Everyone takes money market funds for granted.  Don’t know where to invest idle cash?   Stick it in a money market fund, right?  Our entire financial system treats money market funds as safe and secure investments.

And, they are safe.  Until they are not.

Today’s NYT, Hopeful, but Wary at Money Markets, prudently identifies the fault lines and risks associated with money market funds.   Fortunately, Edward Wyatt’s reporting is not a Chicken Little,  the-sky-is falling rendition of risks inherent in the financial markets.  [The press and blogosphere are filled with too many of these.]  Instead, Wyatt effectively outlines and explains the risks inherent in money market funds in the context of extreme volatility in treasury securities.

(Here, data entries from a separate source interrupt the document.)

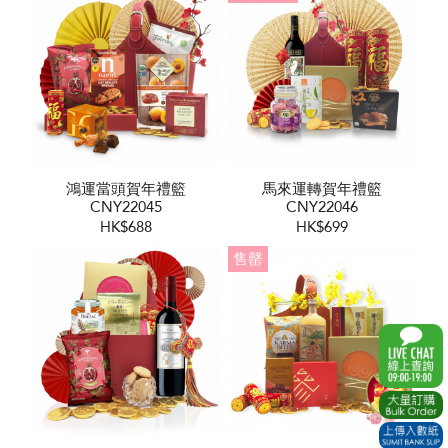
鴻運當頭賀年禮籃
馬來運轉賀年禮籃
CNY22045
CNY22046
HK$688
HK$699
售罄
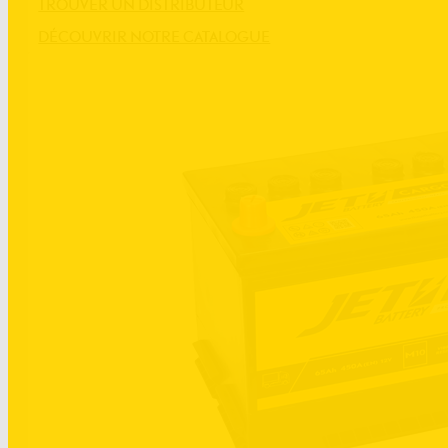
TROUVER UN DISTRIBUTEUR
DÉCOUVRIR NOTRE CATALOGUE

Money market funds exist solely by virtue of a vastly complicated regulatory structure.  Anyone interested in the risks associated with money market funds must be familiar both with the regulations as well as with the investment securities.  One without the other is simply half-the-story.

And, as the Wyatt’s article points out, money market funds are not free from risk.  During the financial crisis of ’08-’09 one of the largest money-market funds, Reserve Primary Money Market Fund, “broke the buck”.  That is, investors lost money.

Plan Sponsors often are not familiar with all of the intricacies surrounding money market funds.  As fiduciaries, however, they should understand the general parameters of the risks.  And, more importantly they should make sure that the experts they have hired are in fact experts on every intricacy and beyond.  The hired experts, however, do not take the plan fiduciaries off the hook.  Everyone needs to be doing their job.

Wyatt, quoting an executive from Fidelity Investments, reports that Fidelity, which manages $440 billion in money market assets, has had “a contingency team focused on this since the end of May.”  Fidelity recognizes that “we have to be prepared to respond to the unthinkable”.

In light of the Reserve Primary Fund’s experiences just a few short years ago, the previously unthinkable is not so unthinkable.

If Fidelity is engaged in contingency planning, prudent dictates that all plan fiduciaries should be engaged in similar contingency planning.  In the financial world, the unthinkable can happen.  Plan sponsors must plan accordingly.